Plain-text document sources
^^^^^^^^

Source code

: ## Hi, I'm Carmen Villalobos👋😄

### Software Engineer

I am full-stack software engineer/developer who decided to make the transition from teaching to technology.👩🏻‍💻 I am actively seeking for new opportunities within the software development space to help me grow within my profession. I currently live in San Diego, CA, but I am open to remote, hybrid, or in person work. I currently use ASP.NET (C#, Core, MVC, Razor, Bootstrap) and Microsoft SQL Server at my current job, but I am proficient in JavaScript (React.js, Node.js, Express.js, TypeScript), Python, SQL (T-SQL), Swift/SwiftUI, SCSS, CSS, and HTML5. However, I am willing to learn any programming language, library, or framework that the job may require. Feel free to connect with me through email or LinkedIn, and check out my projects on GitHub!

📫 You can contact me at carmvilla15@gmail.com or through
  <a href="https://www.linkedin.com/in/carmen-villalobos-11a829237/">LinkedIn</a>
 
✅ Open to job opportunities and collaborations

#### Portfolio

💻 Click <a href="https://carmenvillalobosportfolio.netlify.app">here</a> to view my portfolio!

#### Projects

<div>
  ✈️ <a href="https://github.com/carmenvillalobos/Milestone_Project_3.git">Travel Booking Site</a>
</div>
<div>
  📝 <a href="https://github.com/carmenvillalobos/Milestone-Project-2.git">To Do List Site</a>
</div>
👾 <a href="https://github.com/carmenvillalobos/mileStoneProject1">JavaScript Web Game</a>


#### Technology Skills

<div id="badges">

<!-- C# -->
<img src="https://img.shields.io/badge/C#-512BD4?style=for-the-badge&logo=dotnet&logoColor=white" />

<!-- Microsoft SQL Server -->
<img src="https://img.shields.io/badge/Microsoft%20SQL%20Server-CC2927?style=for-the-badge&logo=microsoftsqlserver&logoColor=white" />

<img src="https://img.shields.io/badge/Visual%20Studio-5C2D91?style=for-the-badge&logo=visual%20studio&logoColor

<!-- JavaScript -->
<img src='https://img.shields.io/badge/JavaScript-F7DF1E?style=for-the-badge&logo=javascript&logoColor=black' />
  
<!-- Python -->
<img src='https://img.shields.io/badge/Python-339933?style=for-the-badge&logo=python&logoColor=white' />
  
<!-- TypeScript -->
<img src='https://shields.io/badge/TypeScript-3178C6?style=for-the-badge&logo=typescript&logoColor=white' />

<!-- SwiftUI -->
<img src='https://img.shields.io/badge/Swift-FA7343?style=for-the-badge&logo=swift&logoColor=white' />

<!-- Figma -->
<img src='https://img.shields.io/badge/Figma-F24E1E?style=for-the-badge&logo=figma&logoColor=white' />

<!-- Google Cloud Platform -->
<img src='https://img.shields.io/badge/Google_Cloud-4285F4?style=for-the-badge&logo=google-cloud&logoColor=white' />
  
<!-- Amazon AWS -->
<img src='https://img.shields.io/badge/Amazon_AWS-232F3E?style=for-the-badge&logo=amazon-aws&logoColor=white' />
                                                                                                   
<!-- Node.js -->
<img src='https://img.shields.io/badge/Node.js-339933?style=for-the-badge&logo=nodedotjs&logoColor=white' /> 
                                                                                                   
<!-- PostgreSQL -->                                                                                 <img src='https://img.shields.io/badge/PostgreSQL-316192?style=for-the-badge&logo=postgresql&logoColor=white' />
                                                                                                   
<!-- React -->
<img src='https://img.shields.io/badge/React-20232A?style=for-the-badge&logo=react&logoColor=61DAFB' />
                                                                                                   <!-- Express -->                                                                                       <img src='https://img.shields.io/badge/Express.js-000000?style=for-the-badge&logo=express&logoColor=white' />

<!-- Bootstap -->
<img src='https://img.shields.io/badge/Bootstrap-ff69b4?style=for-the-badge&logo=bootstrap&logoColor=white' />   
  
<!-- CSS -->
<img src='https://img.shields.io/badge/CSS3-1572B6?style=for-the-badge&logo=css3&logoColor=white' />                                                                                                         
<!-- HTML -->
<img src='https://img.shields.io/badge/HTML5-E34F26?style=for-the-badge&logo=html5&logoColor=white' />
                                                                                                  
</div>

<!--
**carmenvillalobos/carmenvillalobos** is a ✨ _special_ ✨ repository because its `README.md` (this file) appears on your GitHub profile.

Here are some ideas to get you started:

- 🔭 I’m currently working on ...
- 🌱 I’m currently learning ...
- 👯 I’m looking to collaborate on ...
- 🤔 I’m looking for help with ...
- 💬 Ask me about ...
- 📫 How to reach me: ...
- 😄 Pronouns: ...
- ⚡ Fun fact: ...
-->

^^^^^^^^

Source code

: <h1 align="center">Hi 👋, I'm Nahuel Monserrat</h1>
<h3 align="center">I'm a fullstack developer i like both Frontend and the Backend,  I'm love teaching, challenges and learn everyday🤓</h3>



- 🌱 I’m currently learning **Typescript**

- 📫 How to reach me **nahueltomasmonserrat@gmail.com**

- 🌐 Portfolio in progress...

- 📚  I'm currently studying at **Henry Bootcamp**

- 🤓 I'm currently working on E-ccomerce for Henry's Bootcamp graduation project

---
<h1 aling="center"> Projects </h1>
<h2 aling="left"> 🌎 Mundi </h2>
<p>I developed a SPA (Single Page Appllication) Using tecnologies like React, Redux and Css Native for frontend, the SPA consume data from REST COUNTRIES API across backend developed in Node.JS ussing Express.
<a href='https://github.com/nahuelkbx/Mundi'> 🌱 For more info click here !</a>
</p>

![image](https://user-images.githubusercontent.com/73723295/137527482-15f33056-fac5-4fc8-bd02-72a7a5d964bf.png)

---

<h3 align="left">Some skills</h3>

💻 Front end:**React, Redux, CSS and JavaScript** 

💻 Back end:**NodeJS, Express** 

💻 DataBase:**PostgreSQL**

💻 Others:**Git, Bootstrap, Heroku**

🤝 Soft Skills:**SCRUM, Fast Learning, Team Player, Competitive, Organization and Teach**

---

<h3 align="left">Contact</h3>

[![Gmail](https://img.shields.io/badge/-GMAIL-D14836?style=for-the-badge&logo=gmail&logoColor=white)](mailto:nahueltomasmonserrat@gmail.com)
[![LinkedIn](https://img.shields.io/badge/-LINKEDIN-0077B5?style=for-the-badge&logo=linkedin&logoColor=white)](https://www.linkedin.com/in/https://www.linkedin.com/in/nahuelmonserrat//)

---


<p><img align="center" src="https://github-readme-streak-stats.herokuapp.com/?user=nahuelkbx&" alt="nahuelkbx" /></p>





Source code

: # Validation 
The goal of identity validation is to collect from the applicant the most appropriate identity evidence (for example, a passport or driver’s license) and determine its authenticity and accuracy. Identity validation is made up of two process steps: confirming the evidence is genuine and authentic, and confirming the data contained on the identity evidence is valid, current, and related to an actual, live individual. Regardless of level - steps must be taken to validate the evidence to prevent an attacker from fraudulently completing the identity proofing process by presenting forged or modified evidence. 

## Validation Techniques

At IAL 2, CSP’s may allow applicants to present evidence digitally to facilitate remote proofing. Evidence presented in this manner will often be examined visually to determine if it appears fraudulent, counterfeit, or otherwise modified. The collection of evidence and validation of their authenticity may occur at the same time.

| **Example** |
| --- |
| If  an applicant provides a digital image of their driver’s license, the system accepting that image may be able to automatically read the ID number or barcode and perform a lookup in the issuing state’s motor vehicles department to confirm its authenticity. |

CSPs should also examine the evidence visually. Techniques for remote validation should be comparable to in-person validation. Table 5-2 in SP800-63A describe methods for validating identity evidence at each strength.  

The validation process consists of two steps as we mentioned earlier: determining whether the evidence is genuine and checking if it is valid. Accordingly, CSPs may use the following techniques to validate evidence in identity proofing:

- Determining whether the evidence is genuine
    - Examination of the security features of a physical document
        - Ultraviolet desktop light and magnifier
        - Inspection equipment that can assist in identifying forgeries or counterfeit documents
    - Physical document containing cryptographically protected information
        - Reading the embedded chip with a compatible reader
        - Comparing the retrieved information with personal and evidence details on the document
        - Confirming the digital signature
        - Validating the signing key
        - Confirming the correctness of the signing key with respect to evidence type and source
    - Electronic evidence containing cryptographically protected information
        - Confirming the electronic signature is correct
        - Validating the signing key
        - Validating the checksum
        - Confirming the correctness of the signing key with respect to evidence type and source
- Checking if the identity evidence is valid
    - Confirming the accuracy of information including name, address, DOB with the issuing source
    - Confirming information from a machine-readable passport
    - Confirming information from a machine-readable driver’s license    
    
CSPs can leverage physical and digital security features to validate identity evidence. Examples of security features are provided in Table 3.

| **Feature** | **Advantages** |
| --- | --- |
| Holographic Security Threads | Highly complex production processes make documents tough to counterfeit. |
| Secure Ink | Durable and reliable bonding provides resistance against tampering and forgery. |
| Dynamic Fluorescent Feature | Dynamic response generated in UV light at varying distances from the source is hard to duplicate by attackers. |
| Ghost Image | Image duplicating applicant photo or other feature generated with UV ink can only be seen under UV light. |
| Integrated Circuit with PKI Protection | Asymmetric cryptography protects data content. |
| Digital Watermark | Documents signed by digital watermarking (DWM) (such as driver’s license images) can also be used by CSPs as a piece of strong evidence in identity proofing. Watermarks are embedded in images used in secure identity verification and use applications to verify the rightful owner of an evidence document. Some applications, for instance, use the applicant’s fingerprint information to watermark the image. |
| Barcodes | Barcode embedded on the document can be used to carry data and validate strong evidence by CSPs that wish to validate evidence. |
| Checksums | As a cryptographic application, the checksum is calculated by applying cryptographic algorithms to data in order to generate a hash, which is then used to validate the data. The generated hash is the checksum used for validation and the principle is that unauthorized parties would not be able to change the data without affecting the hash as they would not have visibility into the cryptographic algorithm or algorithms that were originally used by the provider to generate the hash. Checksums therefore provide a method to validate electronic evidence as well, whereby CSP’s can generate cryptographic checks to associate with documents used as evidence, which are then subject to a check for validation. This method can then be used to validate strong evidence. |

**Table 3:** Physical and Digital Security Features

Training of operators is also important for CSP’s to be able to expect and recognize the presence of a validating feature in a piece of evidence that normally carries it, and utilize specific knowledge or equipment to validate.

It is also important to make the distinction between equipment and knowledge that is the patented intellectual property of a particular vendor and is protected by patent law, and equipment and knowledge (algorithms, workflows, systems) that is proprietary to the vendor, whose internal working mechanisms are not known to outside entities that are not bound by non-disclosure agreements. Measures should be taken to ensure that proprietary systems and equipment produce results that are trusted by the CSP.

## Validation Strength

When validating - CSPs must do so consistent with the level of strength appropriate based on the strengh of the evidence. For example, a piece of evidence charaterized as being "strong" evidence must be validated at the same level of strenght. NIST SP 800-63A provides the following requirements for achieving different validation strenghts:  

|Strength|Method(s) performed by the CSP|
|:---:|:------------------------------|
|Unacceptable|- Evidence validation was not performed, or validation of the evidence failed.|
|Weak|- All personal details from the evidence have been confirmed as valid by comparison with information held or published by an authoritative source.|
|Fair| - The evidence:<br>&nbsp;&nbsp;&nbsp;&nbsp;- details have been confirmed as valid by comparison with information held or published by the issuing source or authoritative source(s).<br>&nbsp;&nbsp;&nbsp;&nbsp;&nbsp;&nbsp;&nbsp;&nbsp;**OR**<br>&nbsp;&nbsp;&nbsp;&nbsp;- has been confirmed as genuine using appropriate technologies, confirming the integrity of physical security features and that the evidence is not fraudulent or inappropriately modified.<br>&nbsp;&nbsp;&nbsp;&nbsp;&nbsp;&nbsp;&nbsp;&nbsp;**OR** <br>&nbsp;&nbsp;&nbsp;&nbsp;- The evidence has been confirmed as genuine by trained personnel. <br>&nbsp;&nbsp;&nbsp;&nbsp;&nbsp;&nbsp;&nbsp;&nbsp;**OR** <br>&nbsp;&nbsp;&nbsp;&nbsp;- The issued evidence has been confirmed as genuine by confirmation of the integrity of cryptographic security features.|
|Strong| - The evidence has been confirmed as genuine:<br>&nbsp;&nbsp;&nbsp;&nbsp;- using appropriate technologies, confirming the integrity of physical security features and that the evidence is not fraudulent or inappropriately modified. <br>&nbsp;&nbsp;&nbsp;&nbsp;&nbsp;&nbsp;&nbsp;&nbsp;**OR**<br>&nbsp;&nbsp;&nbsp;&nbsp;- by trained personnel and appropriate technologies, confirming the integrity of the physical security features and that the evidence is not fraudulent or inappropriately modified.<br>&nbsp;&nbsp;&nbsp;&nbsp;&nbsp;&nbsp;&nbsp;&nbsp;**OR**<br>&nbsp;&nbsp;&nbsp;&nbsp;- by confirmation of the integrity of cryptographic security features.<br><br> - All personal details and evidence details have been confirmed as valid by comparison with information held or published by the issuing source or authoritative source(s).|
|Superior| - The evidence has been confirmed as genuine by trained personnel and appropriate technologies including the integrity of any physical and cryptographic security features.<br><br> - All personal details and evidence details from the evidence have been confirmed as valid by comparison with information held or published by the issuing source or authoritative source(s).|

^^^^^^^^

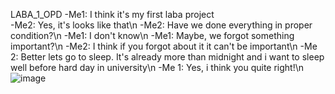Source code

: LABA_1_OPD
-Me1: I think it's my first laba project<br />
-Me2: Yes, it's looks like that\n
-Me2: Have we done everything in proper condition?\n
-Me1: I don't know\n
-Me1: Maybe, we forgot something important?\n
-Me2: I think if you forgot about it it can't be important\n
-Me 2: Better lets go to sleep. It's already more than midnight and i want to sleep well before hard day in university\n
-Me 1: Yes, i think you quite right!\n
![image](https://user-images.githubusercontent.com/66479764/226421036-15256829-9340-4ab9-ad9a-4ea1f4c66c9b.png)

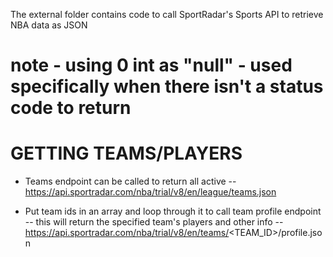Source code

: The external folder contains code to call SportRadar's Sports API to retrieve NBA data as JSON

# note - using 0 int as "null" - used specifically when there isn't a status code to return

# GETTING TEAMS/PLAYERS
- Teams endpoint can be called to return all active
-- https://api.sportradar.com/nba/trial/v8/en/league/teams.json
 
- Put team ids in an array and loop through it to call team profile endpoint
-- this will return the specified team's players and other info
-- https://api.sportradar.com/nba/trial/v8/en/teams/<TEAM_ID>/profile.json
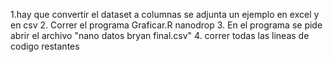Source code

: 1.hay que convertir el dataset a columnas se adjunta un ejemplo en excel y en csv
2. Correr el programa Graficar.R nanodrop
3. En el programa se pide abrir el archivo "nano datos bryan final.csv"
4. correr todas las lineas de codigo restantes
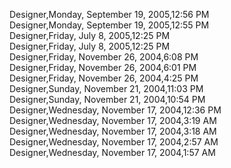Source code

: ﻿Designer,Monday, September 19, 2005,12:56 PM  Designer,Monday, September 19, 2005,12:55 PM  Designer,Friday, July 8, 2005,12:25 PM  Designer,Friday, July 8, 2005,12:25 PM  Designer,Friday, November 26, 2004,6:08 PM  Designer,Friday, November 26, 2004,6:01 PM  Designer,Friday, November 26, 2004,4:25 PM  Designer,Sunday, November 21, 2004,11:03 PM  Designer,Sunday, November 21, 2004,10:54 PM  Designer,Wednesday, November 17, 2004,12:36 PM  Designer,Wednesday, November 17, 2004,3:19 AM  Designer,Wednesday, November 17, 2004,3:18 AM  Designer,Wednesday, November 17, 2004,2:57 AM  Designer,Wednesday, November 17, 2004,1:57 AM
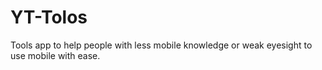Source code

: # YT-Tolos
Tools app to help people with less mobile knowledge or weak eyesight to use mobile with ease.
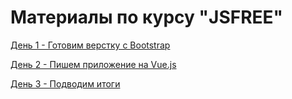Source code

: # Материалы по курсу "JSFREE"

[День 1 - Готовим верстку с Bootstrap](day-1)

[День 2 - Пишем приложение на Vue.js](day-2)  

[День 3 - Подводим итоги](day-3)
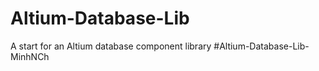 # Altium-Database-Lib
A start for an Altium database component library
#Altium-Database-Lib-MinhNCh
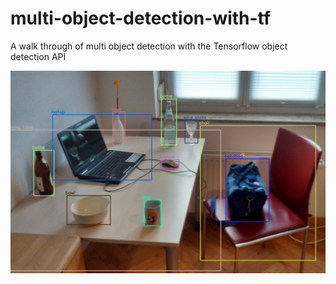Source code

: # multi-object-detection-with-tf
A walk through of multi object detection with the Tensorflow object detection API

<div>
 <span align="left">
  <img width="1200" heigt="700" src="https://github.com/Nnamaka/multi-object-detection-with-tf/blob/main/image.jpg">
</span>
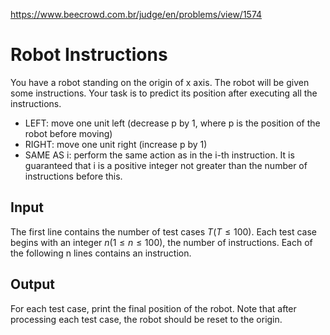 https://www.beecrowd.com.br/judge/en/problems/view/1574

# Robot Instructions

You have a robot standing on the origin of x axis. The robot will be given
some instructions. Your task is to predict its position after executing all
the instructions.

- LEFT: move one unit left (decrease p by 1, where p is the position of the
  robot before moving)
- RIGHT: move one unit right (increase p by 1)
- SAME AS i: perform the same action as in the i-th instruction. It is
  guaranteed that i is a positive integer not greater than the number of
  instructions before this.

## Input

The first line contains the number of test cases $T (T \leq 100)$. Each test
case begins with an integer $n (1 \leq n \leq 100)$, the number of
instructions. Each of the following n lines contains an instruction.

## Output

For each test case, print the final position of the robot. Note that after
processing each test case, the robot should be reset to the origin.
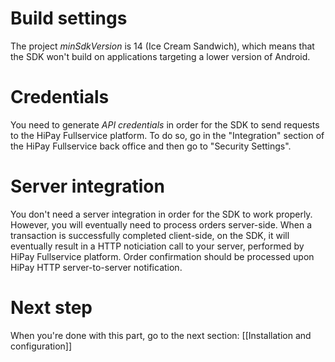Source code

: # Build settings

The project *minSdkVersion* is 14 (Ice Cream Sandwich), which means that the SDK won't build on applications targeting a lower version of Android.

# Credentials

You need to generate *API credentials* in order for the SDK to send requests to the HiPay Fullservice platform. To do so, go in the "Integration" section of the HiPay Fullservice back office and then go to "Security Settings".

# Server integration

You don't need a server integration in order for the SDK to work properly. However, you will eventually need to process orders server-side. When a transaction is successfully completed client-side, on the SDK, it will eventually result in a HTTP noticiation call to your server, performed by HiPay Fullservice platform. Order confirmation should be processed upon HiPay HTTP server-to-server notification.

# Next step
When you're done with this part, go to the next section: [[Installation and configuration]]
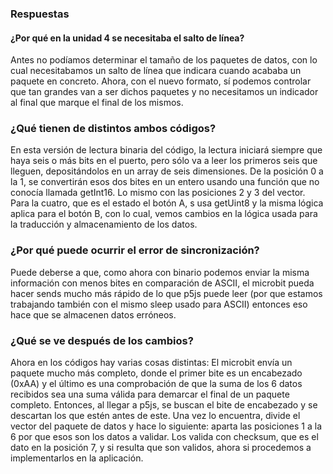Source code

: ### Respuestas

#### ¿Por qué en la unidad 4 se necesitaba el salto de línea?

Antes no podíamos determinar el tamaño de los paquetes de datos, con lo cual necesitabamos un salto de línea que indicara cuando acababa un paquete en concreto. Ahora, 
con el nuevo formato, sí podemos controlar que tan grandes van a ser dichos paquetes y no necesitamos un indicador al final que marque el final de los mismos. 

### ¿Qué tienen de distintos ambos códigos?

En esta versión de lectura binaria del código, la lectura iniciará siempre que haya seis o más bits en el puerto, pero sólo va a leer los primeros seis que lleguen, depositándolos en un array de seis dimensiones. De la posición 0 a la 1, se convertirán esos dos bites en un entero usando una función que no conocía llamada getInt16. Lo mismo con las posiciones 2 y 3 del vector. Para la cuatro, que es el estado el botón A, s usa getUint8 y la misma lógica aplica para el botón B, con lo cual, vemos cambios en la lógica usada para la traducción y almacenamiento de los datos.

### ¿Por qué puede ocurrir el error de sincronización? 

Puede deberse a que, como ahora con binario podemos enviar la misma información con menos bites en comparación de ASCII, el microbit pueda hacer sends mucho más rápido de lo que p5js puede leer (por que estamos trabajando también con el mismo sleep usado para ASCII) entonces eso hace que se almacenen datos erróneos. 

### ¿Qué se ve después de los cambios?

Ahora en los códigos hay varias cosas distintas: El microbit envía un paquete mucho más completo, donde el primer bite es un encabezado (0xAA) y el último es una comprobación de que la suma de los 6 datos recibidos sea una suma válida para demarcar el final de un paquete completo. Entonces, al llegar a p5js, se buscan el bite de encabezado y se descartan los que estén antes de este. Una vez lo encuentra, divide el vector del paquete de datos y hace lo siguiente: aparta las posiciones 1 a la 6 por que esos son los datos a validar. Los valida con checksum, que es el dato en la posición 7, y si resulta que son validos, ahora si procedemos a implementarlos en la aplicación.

^^^^^^^^

Lines holding "integer": copy each one from the records above.

Response to this task
  guaranteed that i is a positive integer not greater than the number of
case begins with an integer $n (1 \leq n \leq 100)$, the number of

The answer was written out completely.